Sumário
ToggleAs autoridades chinesas determinaram que diversas empresas operando no país cessem o uso de softwares de segurança cibernética provenientes dos Estados Unidos e de Israel. Essa decisão foi reportada pela agência de notícias Reuters, que destaca a preocupação do governo chinês com a possibilidade de que tais plataformas possam coletar e transmitir informações sensíveis para fora do país.
Entre as empresas norte-americanas afetadas pela medida estão algumas das mais reconhecidas no setor de segurança cibernética, incluindo VMware, Palo Alto Networks e Fortinet. Do lado israelense, a Check Point Software Technologies é a principal empresa mencionada. Até o momento, nenhuma dessas companhias se manifestou publicamente sobre a decisão do governo chinês.
A Reuters também relatou que não foi possível determinar exatamente quantas empresas chinesas receberam a notificação do governo para interromper o uso dos softwares mencionados. Contudo, essa ação teria ocorrido nos últimos dias e reflete o receio das autoridades chinesas de que as ferramentas poderiam ser vulneráveis a invasões por nações estrangeiras, possibilitando assim a espionagem.
Objetivos da China em relação à tecnologia
Essa proibição não é uma surpresa total, visto que a China tem demonstrado um claro interesse em se distanciar da dependência tecnológica em relação aos Estados Unidos. Além da preocupação com a segurança da informação, o governo chinês busca aumentar sua autonomia tecnológica, reduzindo a dependência de produtos ocidentais.

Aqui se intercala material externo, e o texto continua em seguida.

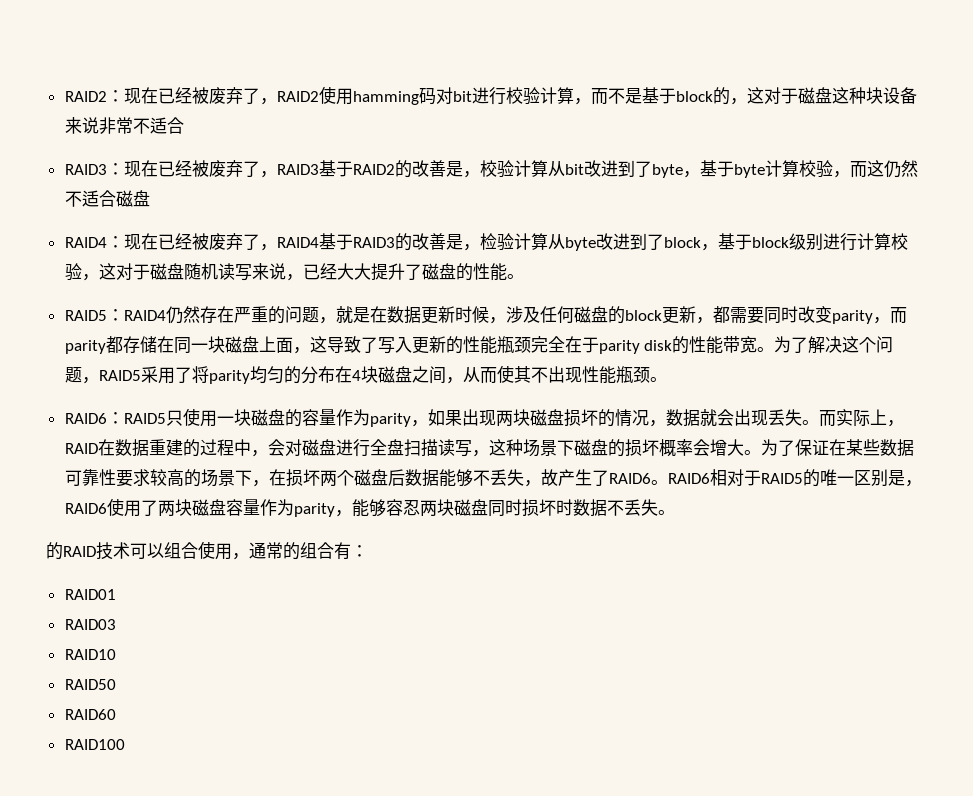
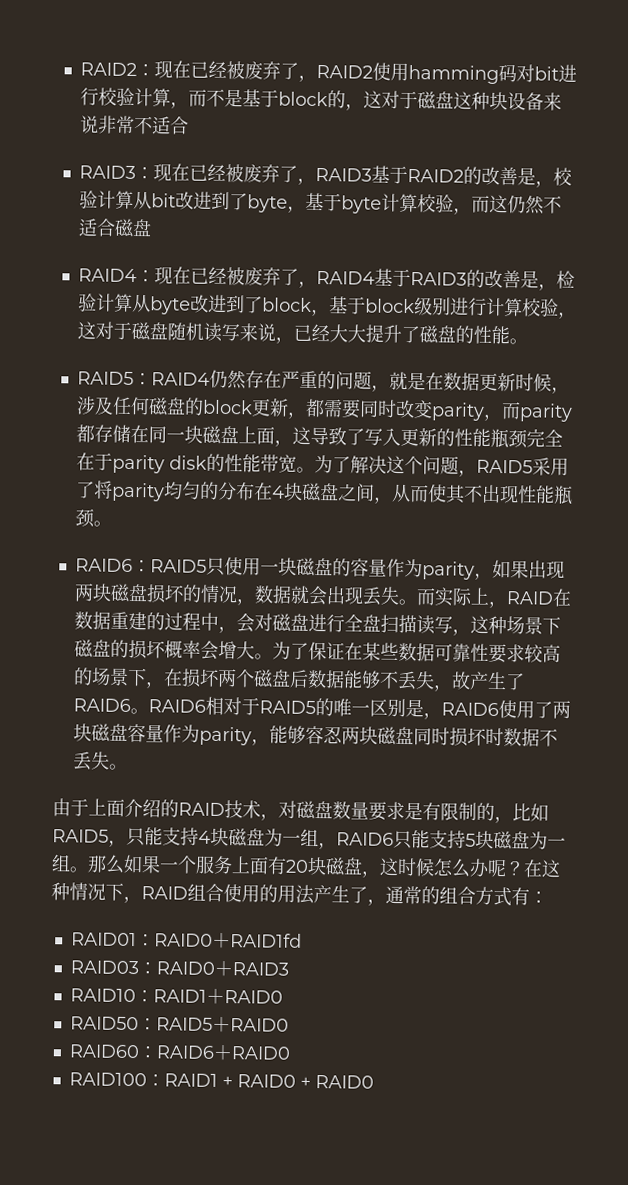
[46,541,232,560] 的RAID技术可以组合使用 -> [52,798,549,824] [52,827,566,851] [51,854,561,878] [51,882,368,905] 由于上面介绍的RAID技术，对磁盘数量要求是有限制的，比如RAID5，只能支持4块磁盘为一组，RAID6只能支持5块磁盘为一组。那么如果一个服务上面有20块磁盘，这时候怎么办呢？在这种情况下，RAID组合使用的用法产生了
(334, 550) none -> [475,886,512,907] 方式
[64,619,116,630] [64,649,116,660] [64,679,116,690] [64,709,116,720] [64,739,125,750] // RAID03 // RAID10 // RAID50 // RAID60 // RAID100 -> [135,932,302,949] [69,960,289,977] [69,988,283,1005] [69,1016,289,1033] [68,1044,291,1061] [68,1072,374,1089] ：RAID0＋RAID1fd // RAID03：RAID0＋RAID3 // RAID10：RAID1＋RAID0 // RAID50：RAID5＋RAID0 // RAID60：RAID6＋RAID0 // RAID100：RAID1 + RAID0 + RAID0

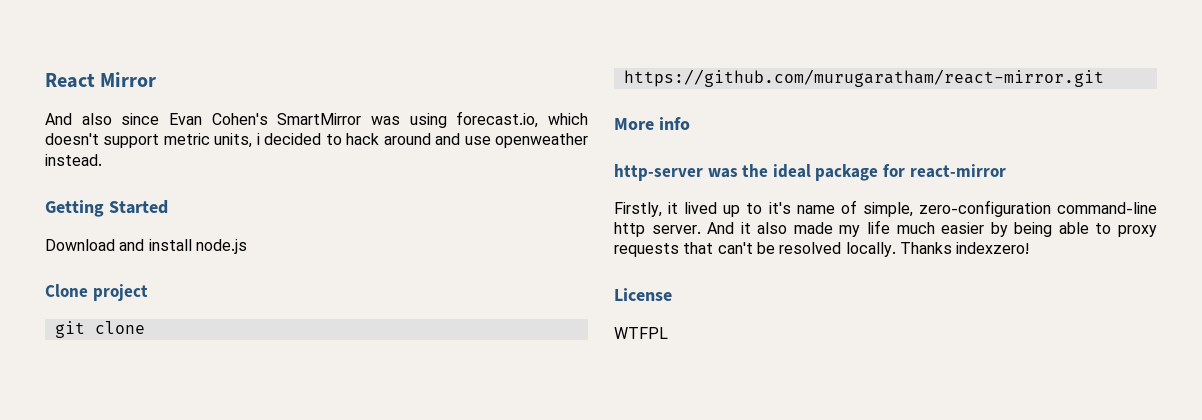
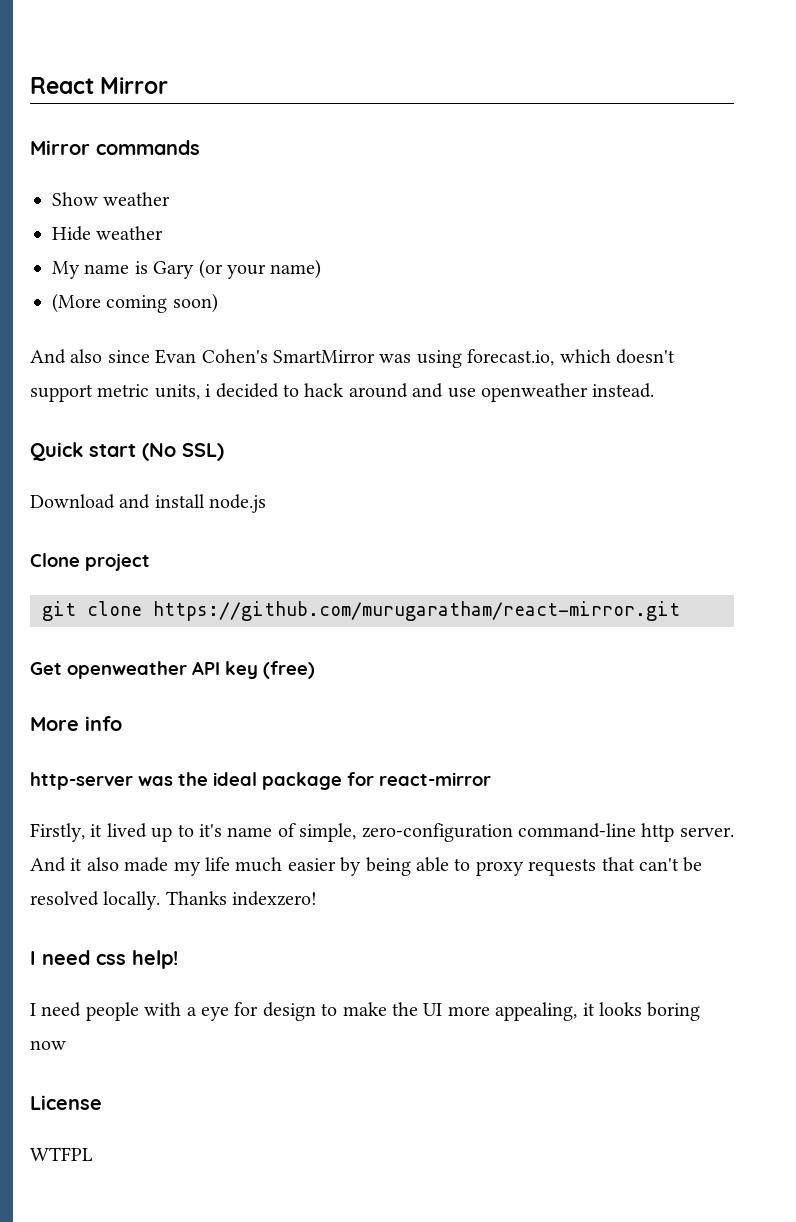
(157, 79) none -> [30,140,200,155] [52,192,171,206] [52,226,164,241] [52,259,322,279] [52,293,218,313] // Mirror commands // Show weather // Hide weather // My name is Gary (or your name) // (More coming soon)
[45,200,168,217] Getting Started -> [30,442,224,461] Quick start (No SSL)
(1104, 78) none -> [30,661,315,679] // Get openweather API key (free)
(1030, 248) none -> [30,950,178,969] [30,1002,701,1021] [30,1040,66,1050] // I need css help! // I need people with a eye for design to make the UI more appealing, it looks boring now

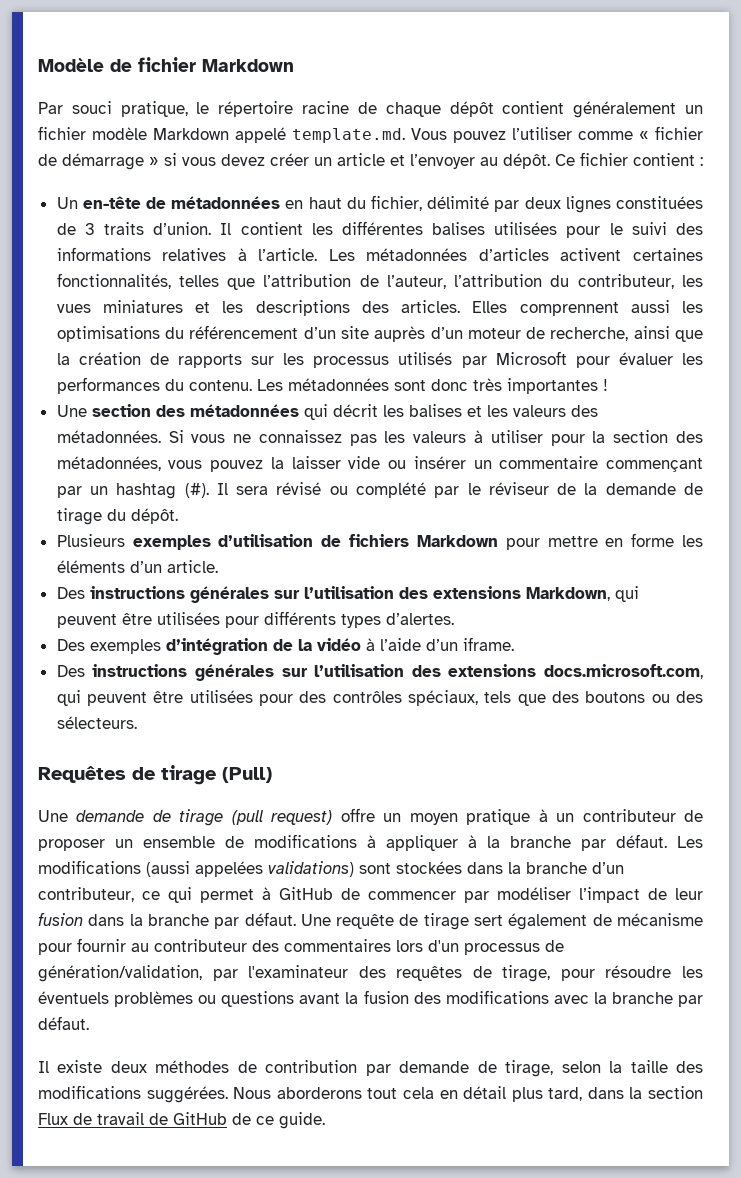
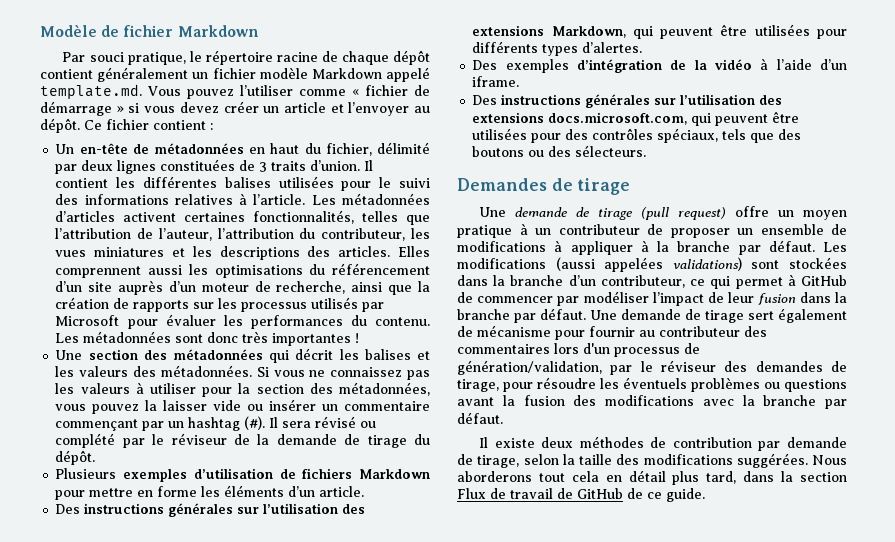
[38,765,272,785] Requêtes de tirage (Pull) -> [457,178,631,195] Demandes de tirage
[336,914,395,929] requête -> [621,309,681,320] demande
[248,965,463,981] l'examinateur des requêtes -> [640,360,823,372] le réviseur des demandes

O objetivo declarado de Pequim é substituir tecnologias estrangeiras, especialmente as americanas, por soluções desenvolvidas localmente, que muitas vezes podem ser mais acessíveis. Essa estratégia inclui não apenas softwares de cibersegurança, mas também uma ambição crescente de independência na área de inteligência artificial.
Desenvolvimentos no setor de inteligência artificial
Um dos principais avanços nesse contexto é o DeepSeek, que se tornou um dos primeiros produtos desenvolvidos na China a superar barreiras internacionais. Empresas como Alibaba estão investindo pesadamente nesse setor, buscando liderar a corrida tecnológica em inteligência artificial.
A busca pela independência tecnológica também está relacionada a uma série de embargos impostos pelos Estados Unidos, que têm como objetivo limitar o desenvolvimento tecnológico da China. No governo de Donald Trump e durante a administração de Joe Biden, foram implementadas restrições significativas ao envio de chips avançados para a China, que são essenciais para o desenvolvimento de suas capacidades em inteligência artificial.
Impacto da decisão na relação EUA-China
A nova decisão da China em banir softwares de cibersegurança estrangeiros adiciona um novo capítulo às tensões que já existem entre os Estados Unidos e a China. A competição tecnológica entre as duas potências está se intensificando, e as ações de Pequim refletem uma estratégia mais ampla de se resguardar contra o que vê como ameaças à sua segurança nacional.
As agências regulatórias chinesas, como a Administração do Ciberespaço da China (CAC) e o Ministério da Indústria e Tecnologia da Informação (MIIT), ainda não comentaram oficialmente sobre a proibição. No entanto, espera-se que mais informações sobre esse banimento de softwares de cibersegurança estrangeiros sejam divulgadas em breve.
O futuro da cibersegurança na China
Com esta decisão, a China não apenas reafirma sua posição em relação à segurança cibernética, mas também sinaliza um movimento em direção a um ecossistema tecnológico mais independente. O país está se esforçando para desenvolver suas próprias soluções de cibersegurança que possam atender suas necessidades sem depender de fornecedores estrangeiros.
Essa mudança é parte de um plano mais amplo de modernização tecnológica que abrange diversos setores, incluindo a cibersegurança, inteligência artificial e tecnologias emergentes. A China está cada vez mais investindo em pesquisa e desenvolvimento para criar alternativas internas que possam substituir as soluções internacionais.
FAQ sobre a proibição de softwares de cibersegurança
Quais softwares foram banidos pela China?
Os softwares banidos incluem produtos de segurança cibernética de empresas como VMware, Palo Alto Networks, Fortinet e Check Point Software Technologies.
Qual é a razão para o banimento?
O governo chinês teme que esses softwares possam coletar e transmitir informações confidenciais para fora do país, aumentando o risco de espionagem.
Como isso afeta as empresas chinesas?
As empresas chinesas são notificadas para interromper o uso desses softwares, o que pode impactar suas operações de segurança cibernética e exigir a busca por alternativas locais.
Quais são os próximos passos para a China?
A China busca desenvolver tecnologias de cibersegurança locais e aumentar sua autonomia tecnológica, reduzindo a dependência de fornecedores estrangeiros.